8. Public bus or train
This seems to work for a lot of commuters, although personally, I get motion sickness. But if you're going to be stuck on a bus or a train for an hour to and an hour from work, that's a LOT of writing time to log and it will add up quickly. If you can't focus enough to get creative and generate new work, use this time to edit what you can, or catch up on your reading (which is important for any writer, obvs). Ride the subway from one end to the other, don't give a damn if you miss your stop. Whatever it takes.
9. An open field
This could either go very "Sound of Music" for you, or...not. Bring a blanket so you don't have lots of ants and other tiny cute things crawling around on your pages and which you ultimately have to flick off. Lay down, flip over, look at clouds, daydream, don't bring an iPod or your phone. Embrace the wide open space, and maybe you'll notice your novel starts to resemble more of a prose poem with generous margins.
10. A tree
Um, yeah, don't bring your laptop or iPad on this excursion, either. When was the last time you climbed a tree, or found a fallen tree, and just scrambled up there and sat down, swinging your legs and getting all cozy-like and thinking, I wish I could just live here forever? Five bucks says you have not done anything like this since you were 10 years old. (Or maybe the last time you did LSD, whatever.)

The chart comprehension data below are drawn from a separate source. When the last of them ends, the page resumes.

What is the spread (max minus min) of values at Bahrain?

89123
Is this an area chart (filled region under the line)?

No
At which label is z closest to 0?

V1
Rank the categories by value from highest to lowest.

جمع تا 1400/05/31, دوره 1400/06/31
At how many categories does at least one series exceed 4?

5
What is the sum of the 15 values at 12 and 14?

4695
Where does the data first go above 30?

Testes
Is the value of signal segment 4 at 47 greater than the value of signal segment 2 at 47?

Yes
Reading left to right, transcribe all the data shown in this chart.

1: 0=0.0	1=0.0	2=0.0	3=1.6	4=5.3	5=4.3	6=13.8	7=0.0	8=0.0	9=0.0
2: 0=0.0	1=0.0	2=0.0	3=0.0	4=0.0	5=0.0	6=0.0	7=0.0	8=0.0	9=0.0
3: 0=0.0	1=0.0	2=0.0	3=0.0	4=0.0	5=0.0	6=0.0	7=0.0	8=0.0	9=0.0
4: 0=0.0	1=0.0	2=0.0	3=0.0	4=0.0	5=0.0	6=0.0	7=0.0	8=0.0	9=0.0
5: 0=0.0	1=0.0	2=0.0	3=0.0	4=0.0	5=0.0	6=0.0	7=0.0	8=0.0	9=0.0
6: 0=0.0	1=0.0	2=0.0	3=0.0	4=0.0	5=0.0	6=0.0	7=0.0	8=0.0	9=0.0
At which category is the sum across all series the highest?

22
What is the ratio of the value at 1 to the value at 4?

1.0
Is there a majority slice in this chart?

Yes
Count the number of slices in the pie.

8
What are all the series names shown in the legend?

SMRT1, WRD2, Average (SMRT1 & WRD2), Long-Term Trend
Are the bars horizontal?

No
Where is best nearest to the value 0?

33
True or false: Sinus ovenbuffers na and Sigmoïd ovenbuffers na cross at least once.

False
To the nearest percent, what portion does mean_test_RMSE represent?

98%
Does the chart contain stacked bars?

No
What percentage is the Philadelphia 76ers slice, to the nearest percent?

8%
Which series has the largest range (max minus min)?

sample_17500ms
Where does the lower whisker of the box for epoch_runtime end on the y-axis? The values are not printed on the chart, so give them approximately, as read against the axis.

Tap into your inner child and go climb a tree. You may not be able to sit comfortably for very long, but the physical exertion will release energy and oxygen, giving you a much needed mental boost, and you'll gain an alternate view. Tree house? Even better. Invite me over.
- Your bed or someone else's
- The bathtub
More on these two in another post.
Places that kind of suck for writing:
1. The beach
Sand and wind. As Michael Kors would say on Project Runway, "There's just way too much happening here, it hurts."
2. Sidewalk stoop
Nothing kills inspiration faster than watching a passerby hock a big one a foot away fromyou, or hearing an angry woman screaming into her cell phone about her dry cleaning. Although it can be fun to pick up snippets of conversation (or get some spare change), leave the stoop and find a more productive area.
3. Coffee shop
Yes, coffee shops have their advantages, but they have MAJOR drawbacks. Seat lottery, weak coffee, too-loud atonal music, random sewing circles, the guy who has to conduct his relationship Skype sessions next to you. It's hit or miss sometimes.
4. A bar
I used to do this--ALL THE TIME. Between the hours of 5 and 7 I would pop into my little dive bar, order alternating PBRs or whiskys and ginger ales, and write for a couple of hours. This was great for a while, until I realized that in a bar, you're going to have a) regulars who insist on talking to you whether you appear busy or not, b) the oft-tiring pick up line "So you're a writer, why don't I buy you a drink and you can tell me all the amazing things you write about" and/or c) a hole in your wallet. You will have to be a little more defensive, guard your space, and tip your bartender very, very well.